EXERCISE REQUIREMENTS: Only the lines from the one containing "- **Plan**: Gratuito" through the last line of the entries are wanted. Transcribe them exactly.

*** DATASET EXTRACT ***

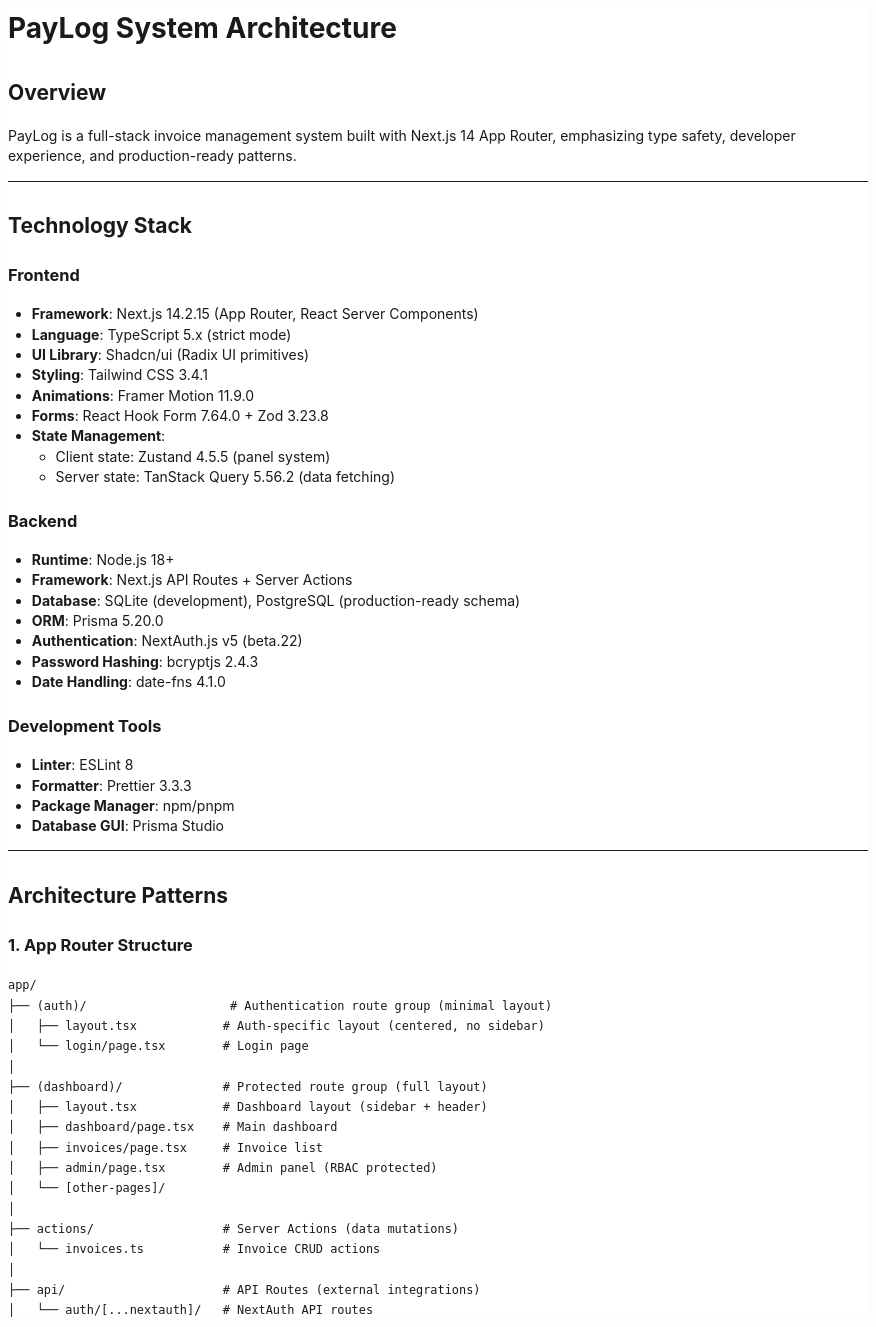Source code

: # PayLog System Architecture

## Overview

PayLog is a full-stack invoice management system built with Next.js 14 App Router, emphasizing type safety, developer experience, and production-ready patterns.

---

## Technology Stack

### Frontend
- **Framework**: Next.js 14.2.15 (App Router, React Server Components)
- **Language**: TypeScript 5.x (strict mode)
- **UI Library**: Shadcn/ui (Radix UI primitives)
- **Styling**: Tailwind CSS 3.4.1
- **Animations**: Framer Motion 11.9.0
- **Forms**: React Hook Form 7.64.0 + Zod 3.23.8
- **State Management**:
  - Client state: Zustand 4.5.5 (panel system)
  - Server state: TanStack Query 5.56.2 (data fetching)

### Backend
- **Runtime**: Node.js 18+
- **Framework**: Next.js API Routes + Server Actions
- **Database**: SQLite (development), PostgreSQL (production-ready schema)
- **ORM**: Prisma 5.20.0
- **Authentication**: NextAuth.js v5 (beta.22)
- **Password Hashing**: bcryptjs 2.4.3
- **Date Handling**: date-fns 4.1.0

### Development Tools
- **Linter**: ESLint 8
- **Formatter**: Prettier 3.3.3
- **Package Manager**: npm/pnpm
- **Database GUI**: Prisma Studio

---

## Architecture Patterns

### 1. App Router Structure

```
app/
├── (auth)/                    # Authentication route group (minimal layout)
│   ├── layout.tsx            # Auth-specific layout (centered, no sidebar)
│   └── login/page.tsx        # Login page
│
├── (dashboard)/              # Protected route group (full layout)
│   ├── layout.tsx            # Dashboard layout (sidebar + header)
│   ├── dashboard/page.tsx    # Main dashboard
│   ├── invoices/page.tsx     # Invoice list
│   ├── admin/page.tsx        # Admin panel (RBAC protected)
│   └── [other-pages]/
│
├── actions/                  # Server Actions (data mutations)
│   └── invoices.ts           # Invoice CRUD actions
│
├── api/                      # API Routes (external integrations)
│   └── auth/[...nextauth]/   # NextAuth API routes
```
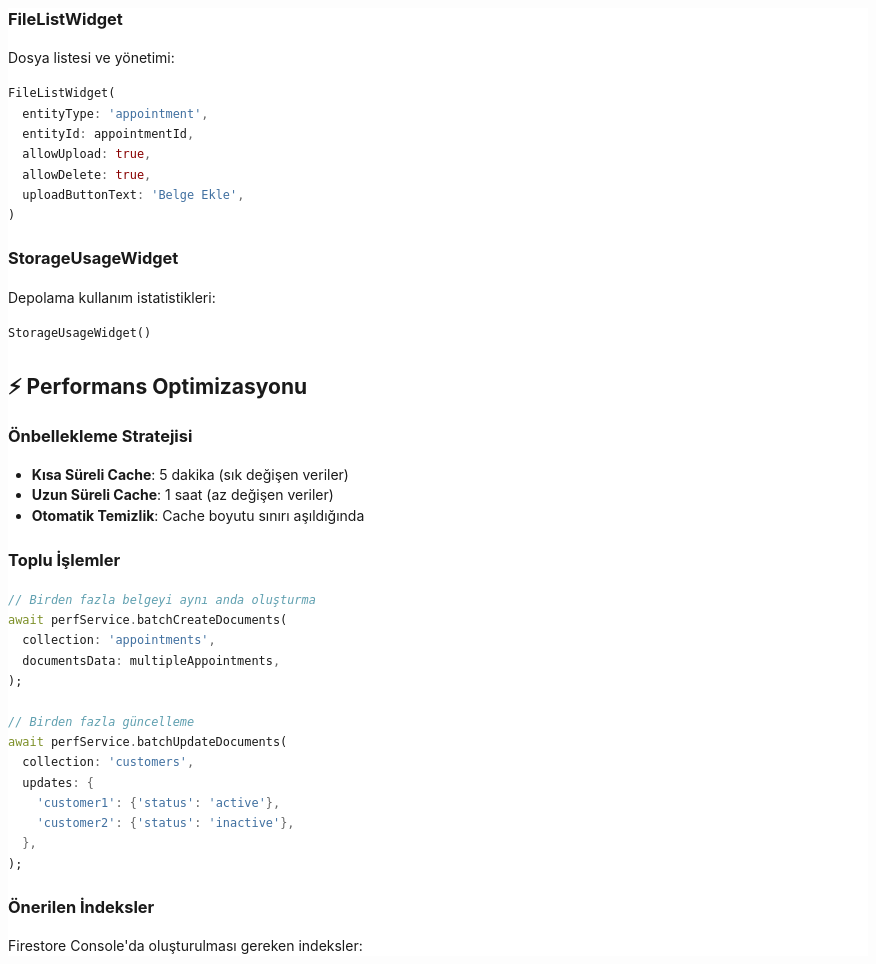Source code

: ### FileListWidget

Dosya listesi ve yönetimi:

```dart
FileListWidget(
  entityType: 'appointment',
  entityId: appointmentId,
  allowUpload: true,
  allowDelete: true,
  uploadButtonText: 'Belge Ekle',
)
```

### StorageUsageWidget

Depolama kullanım istatistikleri:

```dart
StorageUsageWidget()
```

## ⚡ Performans Optimizasyonu

### Önbellekleme Stratejisi

- **Kısa Süreli Cache**: 5 dakika (sık değişen veriler)
- **Uzun Süreli Cache**: 1 saat (az değişen veriler)
- **Otomatik Temizlik**: Cache boyutu sınırı aşıldığında

### Toplu İşlemler

```dart
// Birden fazla belgeyi aynı anda oluşturma
await perfService.batchCreateDocuments(
  collection: 'appointments',
  documentsData: multipleAppointments,
);

// Birden fazla güncelleme
await perfService.batchUpdateDocuments(
  collection: 'customers',
  updates: {
    'customer1': {'status': 'active'},
    'customer2': {'status': 'inactive'},
  },
);
```

### Önerilen İndeksler

Firestore Console'da oluşturulması gereken indeksler:
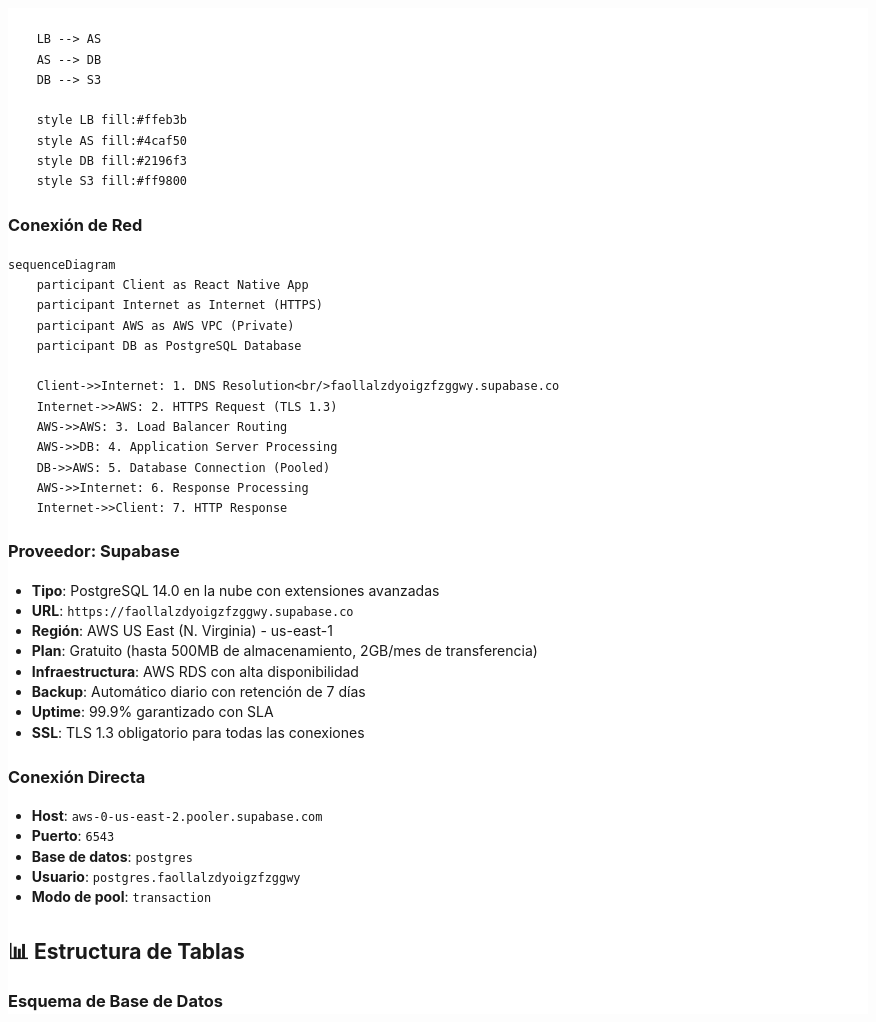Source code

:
 ```mermaid
    
    LB --> AS
    AS --> DB
    DB --> S3
    
    style LB fill:#ffeb3b
    style AS fill:#4caf50
    style DB fill:#2196f3
    style S3 fill:#ff9800
```

### Conexión de Red

```mermaid
sequenceDiagram
    participant Client as React Native App
    participant Internet as Internet (HTTPS)
    participant AWS as AWS VPC (Private)
    participant DB as PostgreSQL Database
    
    Client->>Internet: 1. DNS Resolution<br/>faollalzdyoigzfzggwy.supabase.co
    Internet->>AWS: 2. HTTPS Request (TLS 1.3)
    AWS->>AWS: 3. Load Balancer Routing
    AWS->>DB: 4. Application Server Processing
    DB->>AWS: 5. Database Connection (Pooled)
    AWS->>Internet: 6. Response Processing
    Internet->>Client: 7. HTTP Response
```

### **Proveedor**: Supabase
- **Tipo**: PostgreSQL 14.0 en la nube con extensiones avanzadas
- **URL**: `https://faollalzdyoigzfzggwy.supabase.co`
- **Región**: AWS US East (N. Virginia) - us-east-1
- **Plan**: Gratuito (hasta 500MB de almacenamiento, 2GB/mes de transferencia)
- **Infraestructura**: AWS RDS con alta disponibilidad
- **Backup**: Automático diario con retención de 7 días
- **Uptime**: 99.9% garantizado con SLA
- **SSL**: TLS 1.3 obligatorio para todas las conexiones

### **Conexión Directa**
- **Host**: `aws-0-us-east-2.pooler.supabase.com`
- **Puerto**: `6543`
- **Base de datos**: `postgres`
- **Usuario**: `postgres.faollalzdyoigzfzggwy`
- **Modo de pool**: `transaction`

## 📊 Estructura de Tablas

### Esquema de Base de Datos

*** End of DATASET EXTRACT ***

ANSWER SPACE:
- **Plan**: Gratuito (hasta 500MB de almacenamiento, 2GB/mes de transferencia)
- **Infraestructura**: AWS RDS con alta disponibilidad
- **Backup**: Automático diario con retención de 7 días
- **Uptime**: 99.9% garantizado con SLA
- **SSL**: TLS 1.3 obligatorio para todas las conexiones

### **Conexión Directa**
- **Host**: `aws-0-us-east-2.pooler.supabase.com`
- **Puerto**: `6543`
- **Base de datos**: `postgres`
- **Usuario**: `postgres.faollalzdyoigzfzggwy`
- **Modo de pool**: `transaction`

## 📊 Estructura de Tablas

### Esquema de Base de Datos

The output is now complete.